Jay, if you don't mind saying, what reputable asian brand do you think may re-brand one of these look-a-like Chinese saws?

Also, does the instructions for your saw recommend the 25:1 mix, or are you just being safe in mixing it rich?


----------



## JayC (Apr 19, 2010)

Eastexan said:


> Jay, if you don't mind saying, what reputable asian brand do you think may re-brand one of these look-a-like Chinese saws?
> 
> Also, does the instructions for your saw recommend the 25:1 mix, or are you just being safe in mixing it rich?



Rebrand: I'm not going to say because I can't be sure (never saw one in real life), and don't want to slander anybody if they just use a few similar-looking components. I can't even be sure of brand anymore - I just looked and can't find the saw I found before - I was looking at so many different things back then, it got confusing. I just remember looking at a major-brand $389 saw and thinking - that's the same POS saw I just bought for $100!

# ENTRIES SHOWN
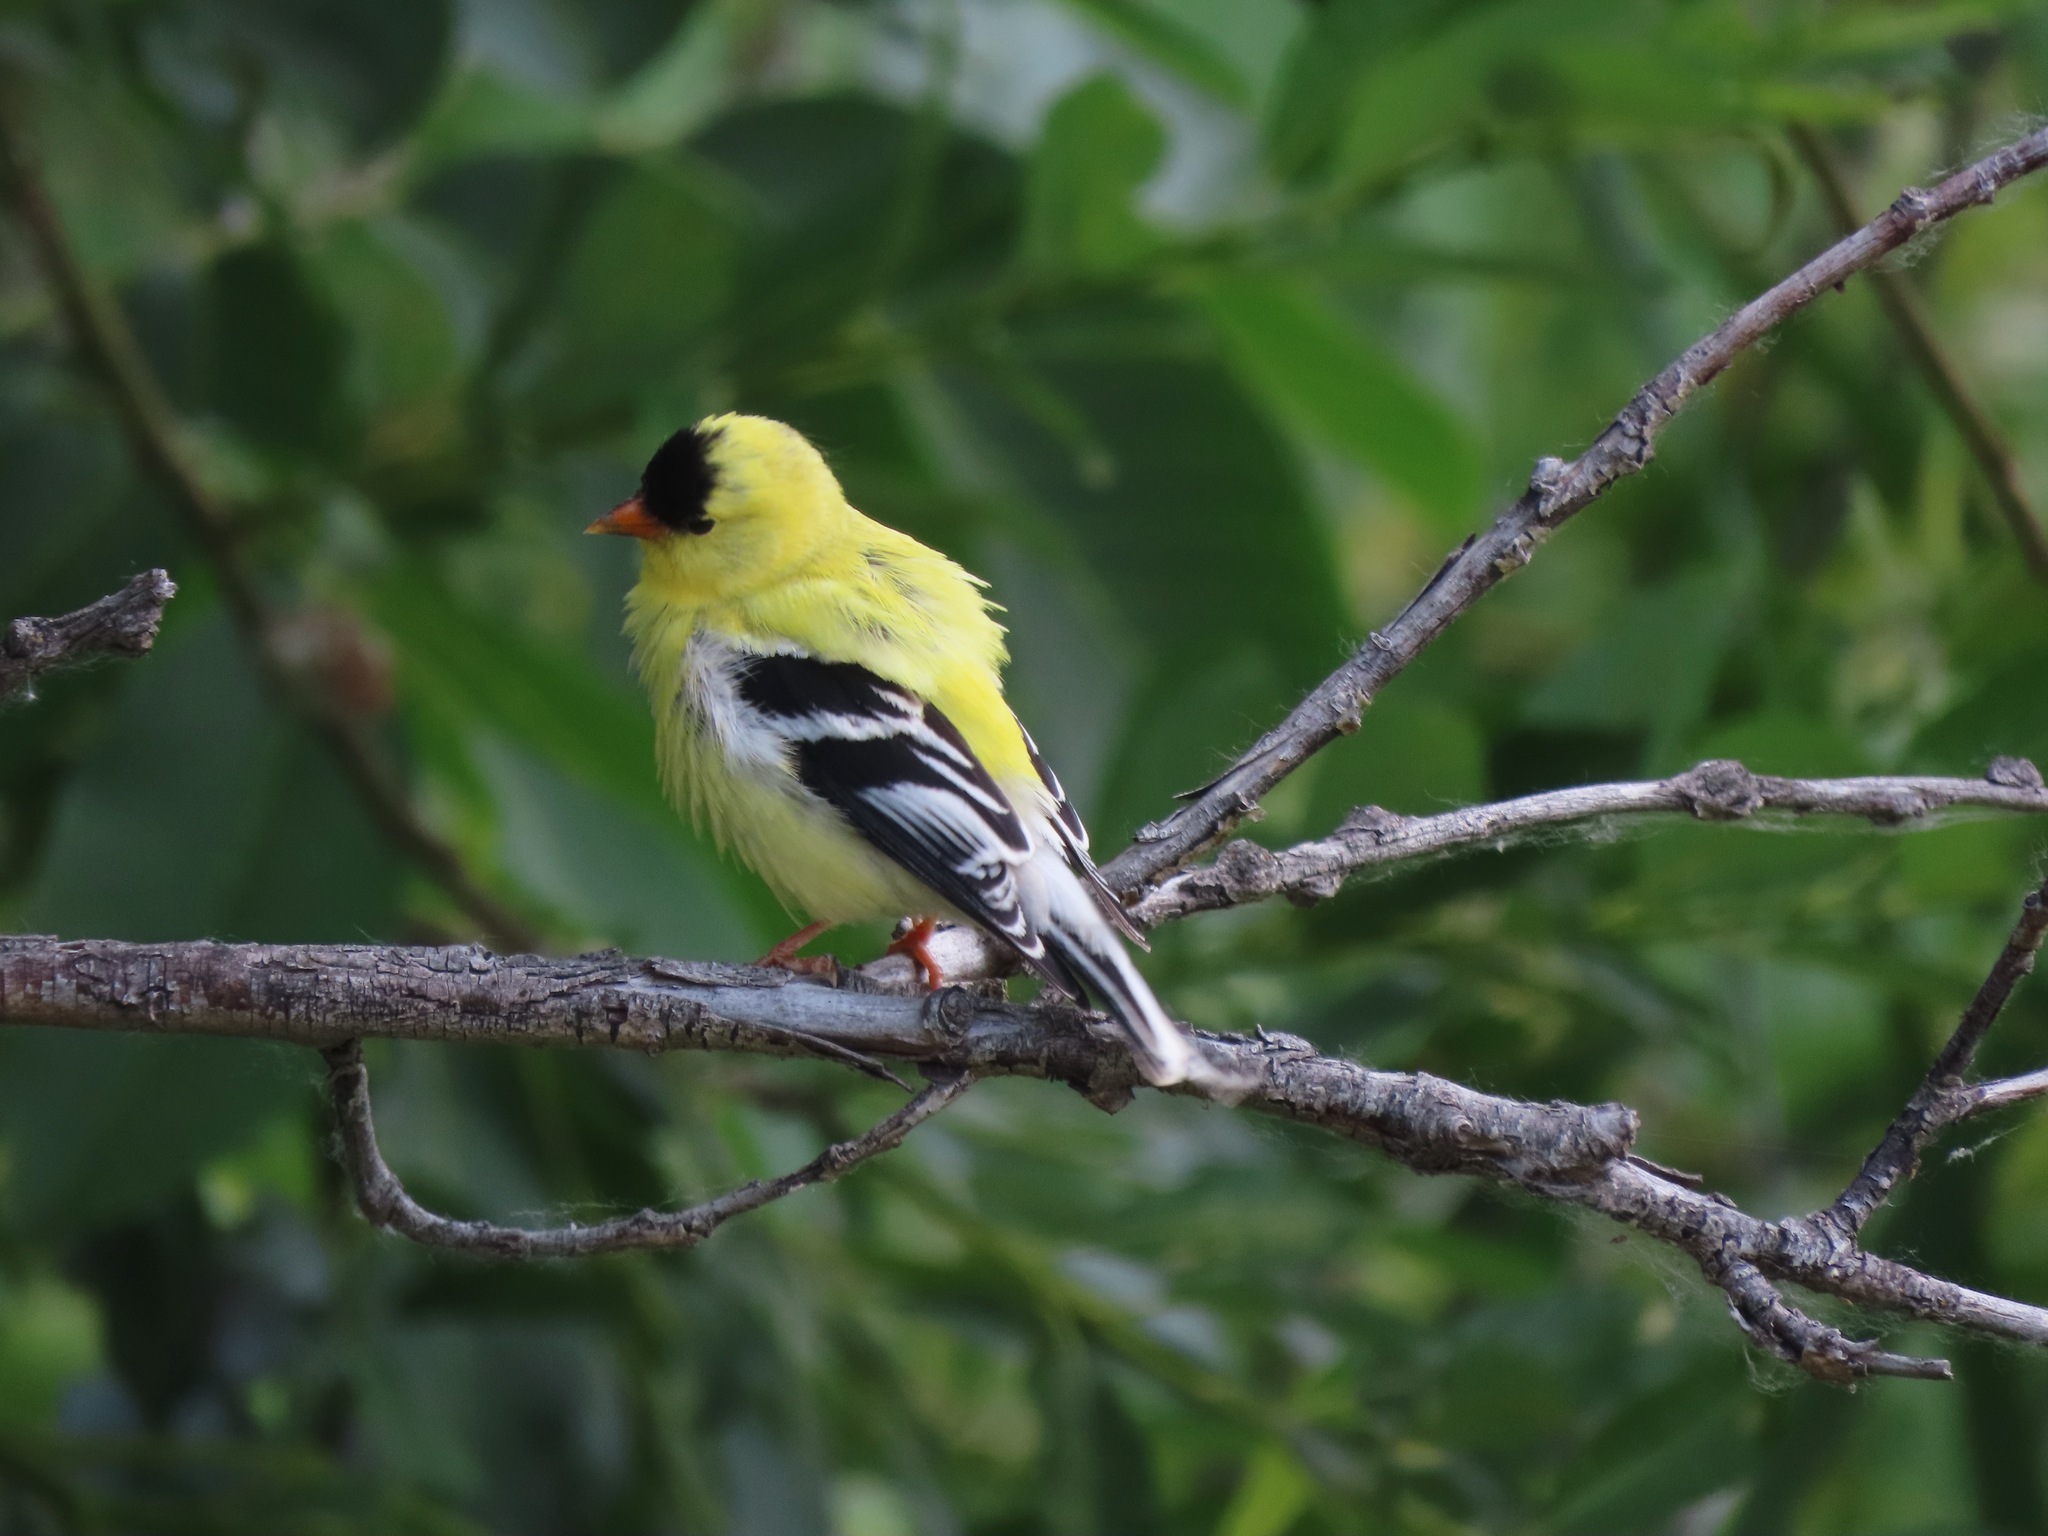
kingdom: Animalia
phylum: Chordata
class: Aves
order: Passeriformes
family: Fringillidae
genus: Spinus
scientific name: Spinus tristis
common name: American goldfinch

# WHAT YOU SHOULD DO
Write the next part of the forum thread about the cheap Chinese chainsaw, starting right after its final sentence.

# ANSWER TO THE TASK
As far as oil ratios go: the Chi-com saw actually does recommend 20:1 for break in then 25:1 thereafter. If I mix specifically for my saws, I'll run somewhere around 25:1 (+/- I just eyeball it) and saw mix uses crappo generic 2-stroke oil. I run 32:1 in all of my bikes, so the saws might end up getting that mix if I have it around - w/ Yamalube racing oil too. There's a lot more latitude with low-performance engines like those in saws. Higher oil ratios are good anyway - gives you a more HP up to ~16:1, provided you can live with the spooge. The bikes get messy with higher than 32:1 ratios, but Chainsaws have oil flying out of them all over the place anyway, so you might as well run a little more oil - a saw sees nothing but benefits from running higher oil ratios IMHO - 25:1ish is a good compromise.

JayC


----------



## jeeptj19992001 (Apr 19, 2010)

commie bastard


----------



## Eastexan (Apr 19, 2010)

Interesting info, Jay.

Thanks


----------



## kodiakyardboy (Apr 19, 2010)

Did it come with the "kinghorse" brand bar?


----------



## DSS (Apr 19, 2010)

kodiakyardboy said:


> Did it come with the "kinghorse" brand bar?



or the one that says 'goodluck'.....lol


----------



## JayC (Apr 19, 2010)

kodiakyardboy said:


> Did it come with the "kinghorse" brand bar?



No, the bar had no markings. The saw box had checkmarks on the side for options though - either equipped with Oregon or 'Chinese' bar, and two brand options for the carb, Walbro and somebody else.

Hey - guess who makes baby Stihls?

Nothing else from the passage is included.